There are no cancellation points in __socket or __bind.

Cancellation points in those functions would violate the POSIX requirements that no additional cancellation points be present other than those here:
 2.9.5 Thread Cancellation
http://pubs.opengroup.org/onlinepubs/009695399/functions/xsh_chap02_09.html
"An implementation shall not introduce cancellation points into any other functions specified in this volume of IEEE Std 1003.1-2001."

However, in make_request, there is a __sendto, __recvmsg, and__netlink_assert_response, all of which could be cancellable and that would cause the lock to be lost and the subsequent __check_pf to hang.

There is a _lot_ of code running in make_request, the simplest solution is to push a cleanup handler to unlock the lock.

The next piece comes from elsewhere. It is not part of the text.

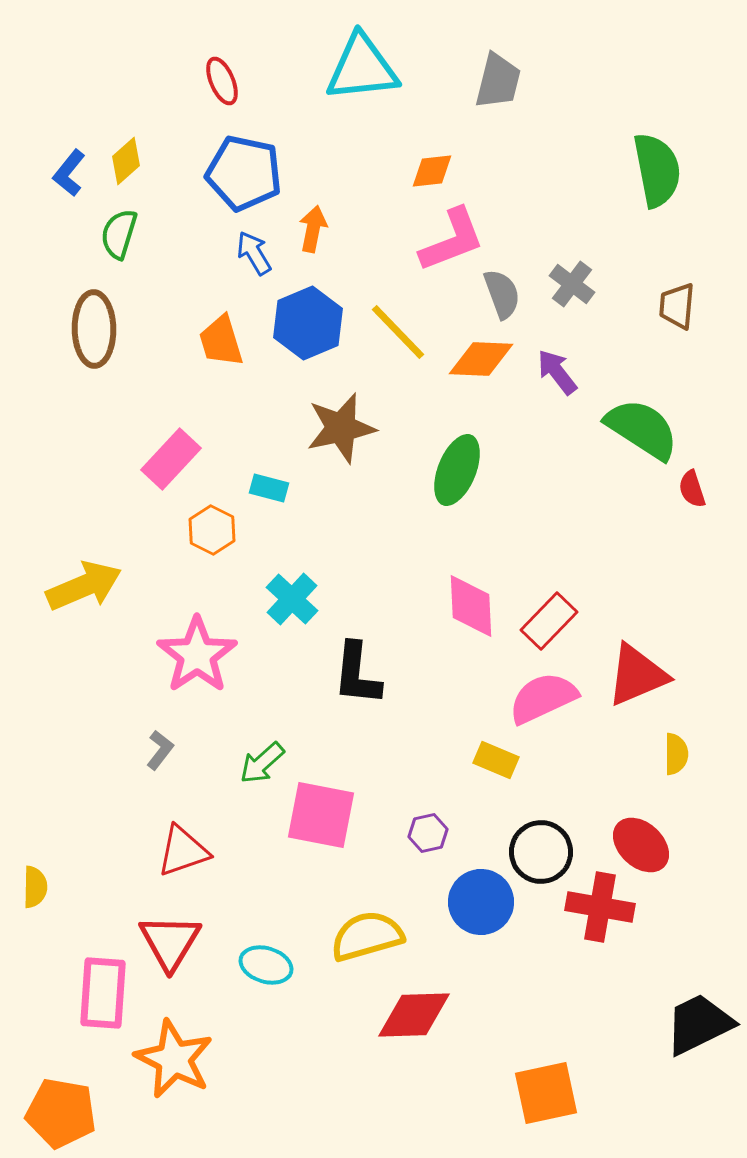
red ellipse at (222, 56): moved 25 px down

I've filed an upstream bug for this.
https://sourceware.org/bugzilla/show_bug.cgi?id=20975

Thanks for the bug report.

Comment 4 Keyue Hu 2016-12-16 02:36:23 UTC

Yeah, only __sendto and __recvmsg are cancellable. 

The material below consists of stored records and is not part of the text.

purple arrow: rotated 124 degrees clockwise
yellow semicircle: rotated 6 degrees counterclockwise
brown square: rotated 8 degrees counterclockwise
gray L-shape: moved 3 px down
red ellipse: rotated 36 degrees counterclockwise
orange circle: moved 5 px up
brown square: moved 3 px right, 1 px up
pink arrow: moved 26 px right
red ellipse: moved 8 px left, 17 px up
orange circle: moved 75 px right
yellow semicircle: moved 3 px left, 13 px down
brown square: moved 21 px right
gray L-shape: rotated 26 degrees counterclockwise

and it is kind of you to fillup upstream bug. thanks!

Comment 6 Carlos O'Donell 2019-06-18 19:34:34 UTC

Red Hat Enterprise Linux 7 is entering Maintenance Phase Support 1 this year and as such this issue will not be considered for fixing in RHEL 7 and is being closed. If you still encounter this issue with Red Hat Enterprise Linux 8, then please open a new issue with such details. Note that the upstream issue will remain for upstream tracking.